ASSIGNMENT:
Although the records contain pictures, only their text should be repeated, exactly as it stands.

Saved data entries:
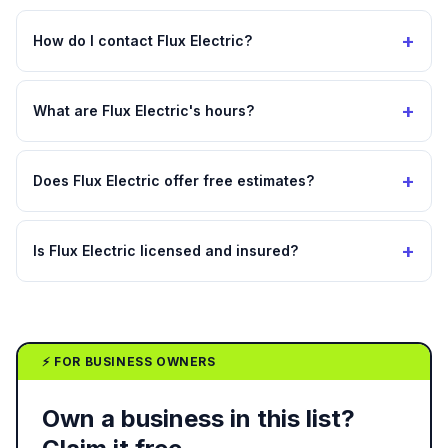
+
How do I contact Flux Electric?
+
What are Flux Electric's hours?
+
Does Flux Electric offer free estimates?
+
Is Flux Electric licensed and insured?
⚡ FOR BUSINESS OWNERS
Own a business in this list?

RESPONSE:
+
How do I contact Flux Electric?
+
What are Flux Electric's hours?
+
Does Flux Electric offer free estimates?
+
Is Flux Electric licensed and insured?
⚡ FOR BUSINESS OWNERS
Own a business in this list?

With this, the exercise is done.